According to the biographies, what committee does Lozoff currently sit on?

- [Text block]:
==============================
In addition to her performing arts background, Lozoff has a rich history with both social justice work and birth work. She’s a second-generation activist who’s well versed in current EDI (equity, diversity, and inclusion) practices and presently sits on the EDI committee for USITT (United States Institute for Theatre Technology). Lozoff was also a birth doula and childbirth educator for many years, during which time she produced events and moderated panels centered around informed choice and consent. Her work in the above arenas has given Lozoff a unique insight and preparation for intimacy work in performance.
Lozoff is currently intimacy directing and consulting for both American Ballet Theatre and RudduR Dance, intimacy coordinating in film and TV, conducting talent acquisition searches with Production on Deck, teaching the Gyrotonic Method in Los Angeles, and consulting on dance, theatre, and educational projects nationwide.
Phaedra Scott
Phaedra Michelle Scott is a writer and dramaturg based in New York City. She has recently been staffed on an upcoming television show with CBS/Showtime. Her recent playwriting credits include Good Hair (commissioned by the Alfred P. Sloan Foundation Grant & Ensemble Studio Theater, developed with Pipeline Playlab); Diaspora! (commissioned by SpeakEasy Stage, 2022 Great Plains Theater Commons); and Plantation Black (developed at SPACE on Ryder Farm). Her podcast work included PLEASURE MACHINE, developed with Colt Coer. Other plays include The Puritans (commissioned by Sparkhaven Theater Company) and Unity (commissioned by University of Massachusetts, Amherst). She is a member of Youngblood with Ensemble Studio Theater. She is a member of the Writers Guild of America.
==============================
- [Supplied material]:
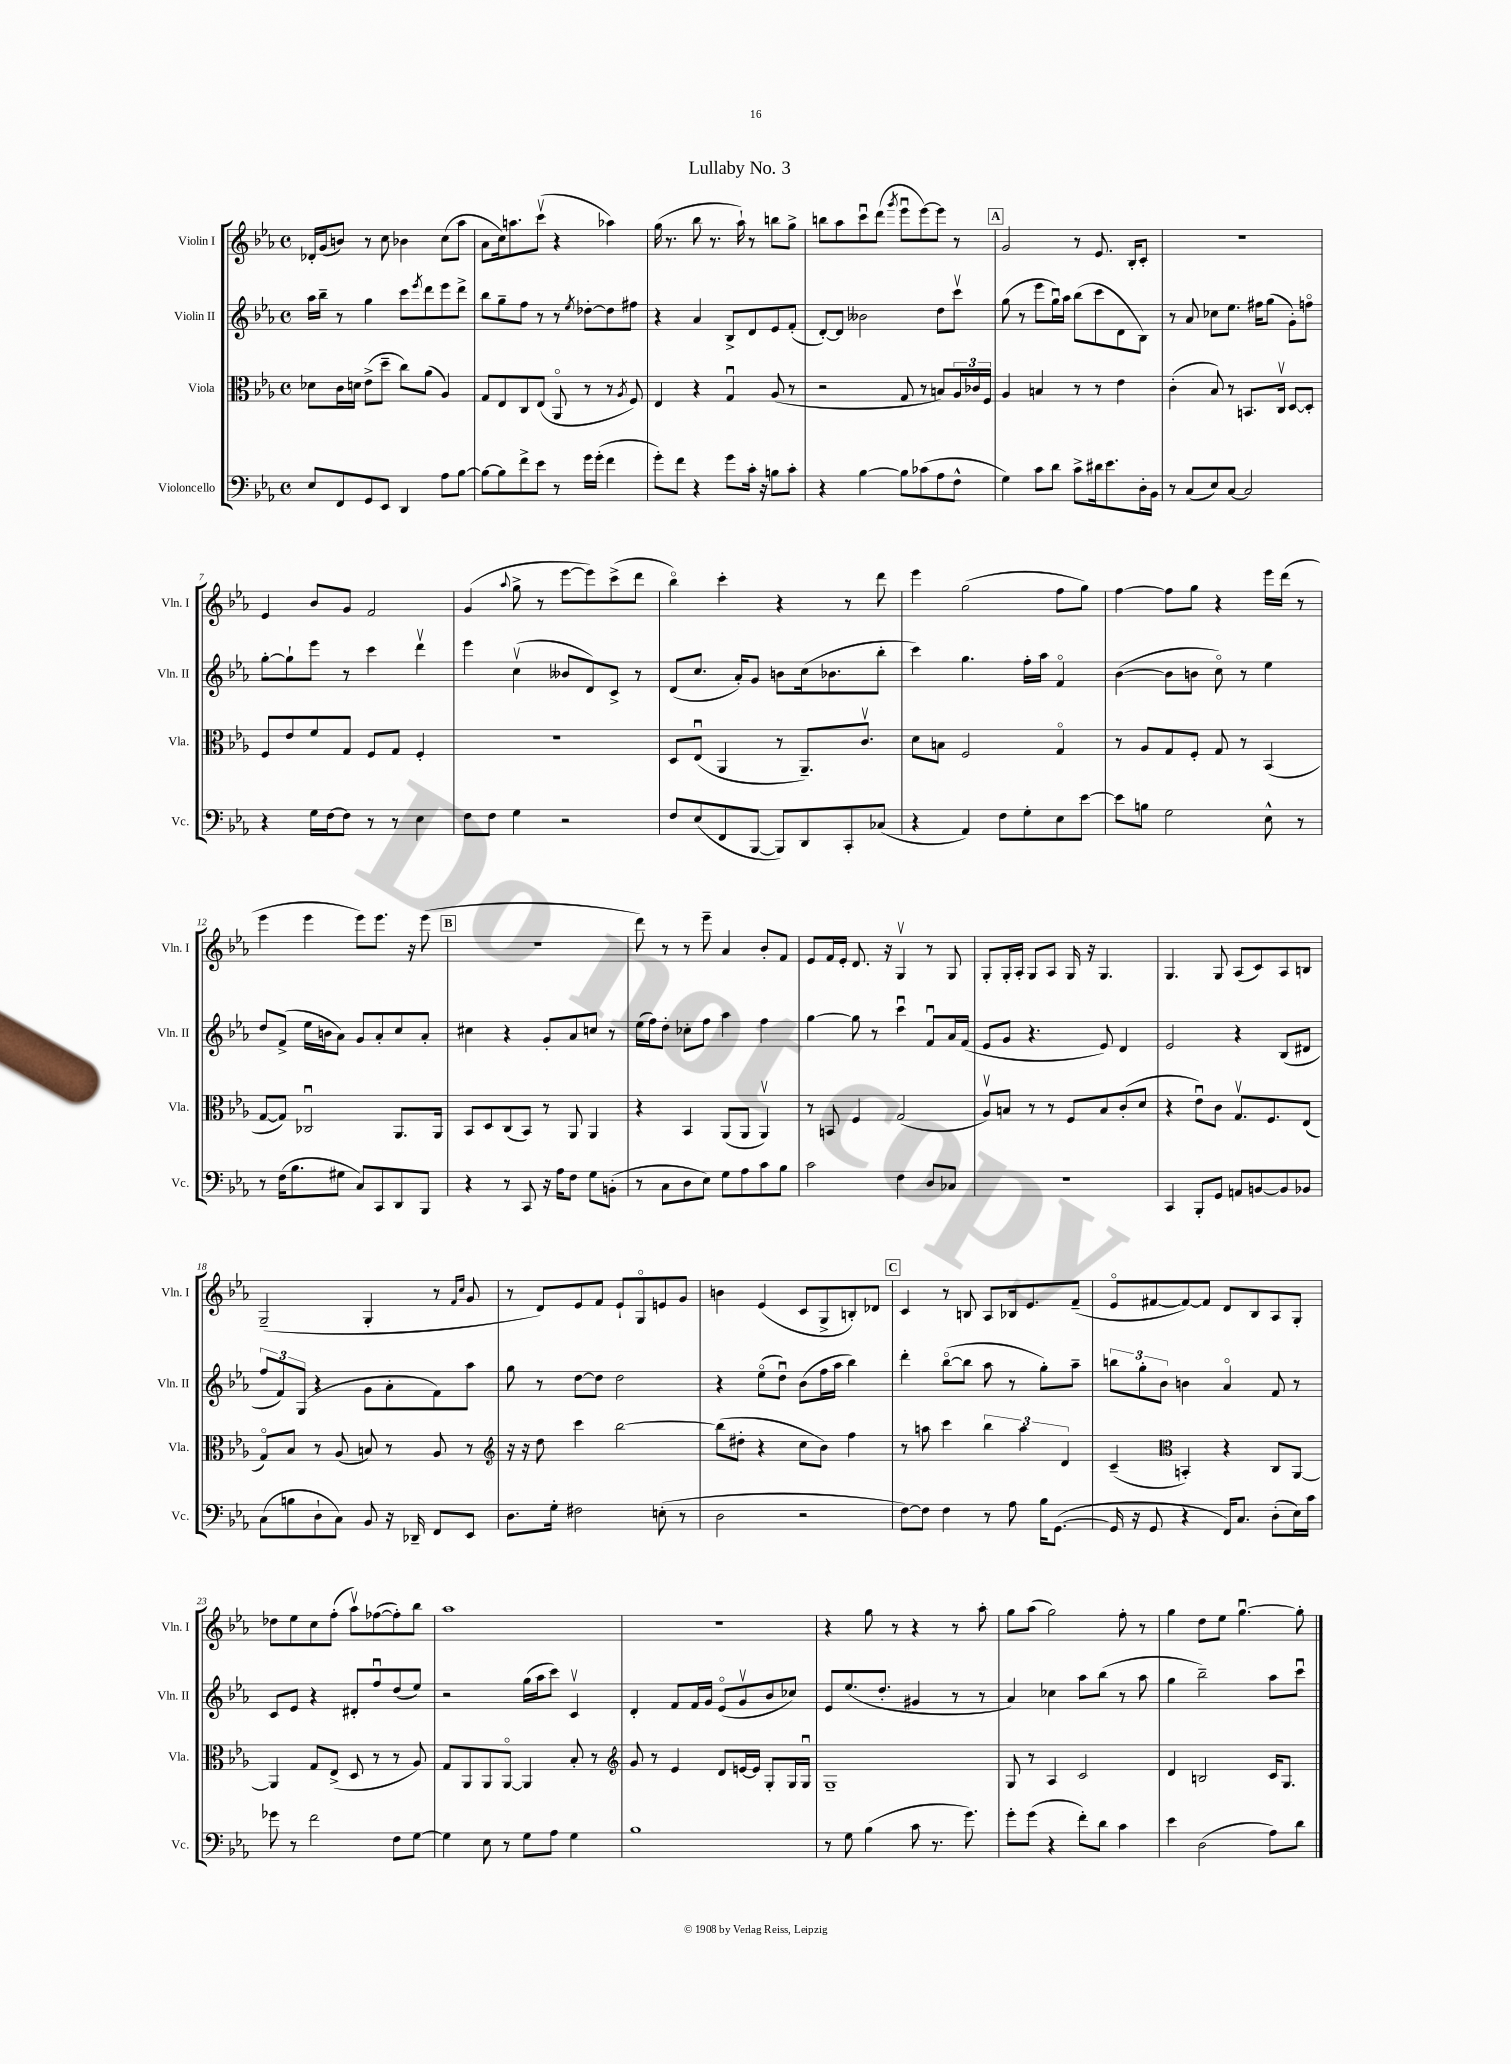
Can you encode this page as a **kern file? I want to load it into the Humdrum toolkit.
==============================
- [Output for this task]:
She sits on the EDI committee for USITT (United States Institute for Theatre Technology).